„Dornröschen – die letzte Zarentochter“ mit dem Staatsballett Karlsruhe im Forum am Schlosspark Ludwigsburg
Foto: Jochen Klenk
Im zweiten Akt befindet sich Anna Anderson auf der Brücke in Berlin. Unter den Passanten und Straßenverkäufern entdeckt sie einen Vogelkäfig und erinnert sich an den Tag, an dem sie ihren Vogel freigelassen hat. Brüche und visuelle Wechsel zwischen Licht und Schatten gelingen in dieser Inszenierung in dicht gedrängten Bildern am besten. In ihrer Verzweiflung stürzt sich die Frau von der Brücke. Sie wird schließlich gerettet von dem Unbekannten und fühlt sich plötzlich geborgen und geliebt. Im Winterpalast in Petersburg sieht sie sich selbst, umgeben von ihrer verlorenen Familie, welche die beiden prachtvoll empfängt. Im Epilog findet die gebrochene alte Frau Erlösung in den Armen des Unbekannten. Diese Szene geht unmittelbar unter die Haut. Da erfüllt auch Peter Tschaikowskys „Dornröschen“-Musik voll ihren Sinn und Zweck. Sie kann sich mit vielen dynamischen Steigerungen in der glutvollen Wiedergabe durch die Badische Staatskapelle Karlsruhe unter der furiosen Leitung von Steve Moore trotz gelegentlicher rhythmischer Unebenheiten sehr gut und konzentriert entfalten. Das breite hymnische Dahinströmen der Melodien erfasst der umsichtige Dirigent mit dem Orchester am besten. Gerade die überwältigende melodische Erfindungskraft des „Rosen-Adagio“ wird suggestiv ausgekostet. Auch die kunstvollen Variationen der Brosamen- und Kanarienvogel-Fee sind präzis herauszuhören. Darauf gehen auch die sensibel agierenden Tänzer ein – zumal beim herrlichen Pas de deux von Anastasia mit dem Unbekannten. Steve Moore beachtet vor allem das klassische Formschema und lässt sich Musik trotzdem in allem Glanz schwelgen. In weiteren Rollen überzeugen Sabrina Velloso (Anastasia als Kind), Momoka Kikuchi (Olga als Kind), Kyoko Watanabe (Tatjana als Kind), Moeka Katsuki (Maria als Kind), Blythe Newman (Olga als Erwachsene), Larissa Mota (Tatjana als Erwachsene) und Su-Jung Lim (Maria als Erwachsene). Außerdem fesseln die drei Adeligen in der Verkörperung von Bledi Bejleri, Jason Maison und Zhi Le Xu, Blauer Vogel (Meka Katsuki, Juliano Toscano), Katzen (Blythe Newman, Arman Aslizadyan) und die drei Russen in der famosen Gestaltung von Brice Asnar, Pablo dos Santos und Juliano Toscano. Eine atemberaubende Sprungtechnik symbolisiert hier immer wieder die endlose Weite des russischen Reiches – manchmal glaubt man auch, dass die hereinbrechende Nacht seelische Stimmungen schildert.

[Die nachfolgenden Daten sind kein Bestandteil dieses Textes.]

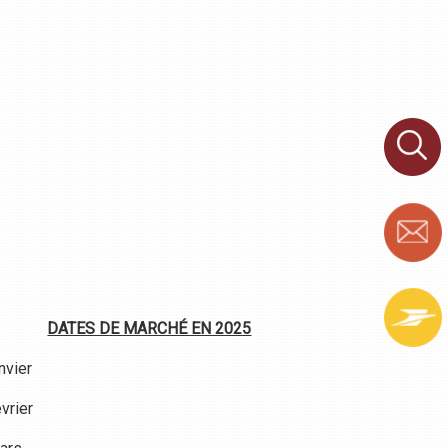
DATES DE MARCHÉ EN 2025
nvier
vrier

Die prunktvollen Bilder im Palast oder eine Baumidylle im Hintergrund werden jedenfalls ganz bewusst verdrängt. Bühne und Kostüme von Michael Scott gehen ineinander über. Zum gefeierten Ensemble gehören Solisten, Ballettensemble und Ballettstudio des Staatsballetts Karlsruhe, Studierende der Akademie des Tanzes Mannheim, Schülerinnen und Schüler der Ballettschule Lagunilla & Reijerink sowie die Statisterie des Staatstheaters Karlsruhe.